Connecticut Attorney General William Tong filed a lawsuit Sunday against numerous pharmaceutical companies and individuals for conspiring to artificially raise prices on more than 100 generic drugs. The complaint was filed in the District Court for the District of Connecticut and names Teva Pharmaceuticals along with 19 other companies and 15 individuals who are senior executives at the heart of the scandal.
Those individuals named were responsible for the “sales, marketing, pricing and operations” of these drugs that generate billions of dollars in sales. This increased cost is alleged to affect the greater healthcare market and cost taxpayers money through raising costs for Medicare and Medicaid.

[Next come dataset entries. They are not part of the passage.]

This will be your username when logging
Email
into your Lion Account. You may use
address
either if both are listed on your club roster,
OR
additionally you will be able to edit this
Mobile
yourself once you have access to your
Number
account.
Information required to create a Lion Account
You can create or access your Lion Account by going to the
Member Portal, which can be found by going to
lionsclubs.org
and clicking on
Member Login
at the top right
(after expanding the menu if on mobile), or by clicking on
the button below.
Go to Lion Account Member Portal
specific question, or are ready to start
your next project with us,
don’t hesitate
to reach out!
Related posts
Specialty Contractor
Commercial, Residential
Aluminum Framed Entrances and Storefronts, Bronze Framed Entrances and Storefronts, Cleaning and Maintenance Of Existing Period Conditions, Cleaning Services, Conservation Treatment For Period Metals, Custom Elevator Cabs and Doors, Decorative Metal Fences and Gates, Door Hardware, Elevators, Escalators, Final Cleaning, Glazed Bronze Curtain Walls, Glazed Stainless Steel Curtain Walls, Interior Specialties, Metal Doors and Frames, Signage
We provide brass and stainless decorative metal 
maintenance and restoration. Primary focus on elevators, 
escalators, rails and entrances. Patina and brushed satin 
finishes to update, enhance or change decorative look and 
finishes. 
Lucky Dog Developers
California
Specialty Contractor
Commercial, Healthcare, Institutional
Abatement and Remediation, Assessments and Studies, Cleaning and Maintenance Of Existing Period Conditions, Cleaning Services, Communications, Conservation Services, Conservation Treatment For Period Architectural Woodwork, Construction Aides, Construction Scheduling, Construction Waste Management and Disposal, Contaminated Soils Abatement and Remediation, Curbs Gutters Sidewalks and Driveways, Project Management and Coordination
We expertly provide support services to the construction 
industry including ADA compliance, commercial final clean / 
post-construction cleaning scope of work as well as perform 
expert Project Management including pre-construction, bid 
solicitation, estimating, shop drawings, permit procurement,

The complaint alleges that there was a “broad, coordinated and systematic campaign” to fix prices on all types of drugs. It spans classes of drugs “including statins, ace inhibitors, beta blockers, antibiotics, anti-depressants, contraceptives [and] non-steroidal anti-inflammatory drugs.” These drugs treat a wide variety of diseases ranging from “basic infections to diabetes, cancer, epilepsy, multiple sclerosis, HIV, ADHD, and more.” These price increases were sometimes over 1,000%.
In the complaint, a web of communications between executives shows their culture of “playing nice” with each other to be good competitors. The Connecticut Attorney General stated, “We have emails, text messages, telephone records, and former company insiders that we believe will prove a multi-year conspiracy to fix prices and divide market share for huge numbers of generic drugs.”
This complaint follows one filed in 2017 that is still pending before the Eastern District of Pennsylvania charging 18 corporate defendants about 14 drugs.
The coalition seeks to enjoin the ongoing behavior and seeks disgorgement of any ill-gotten gains.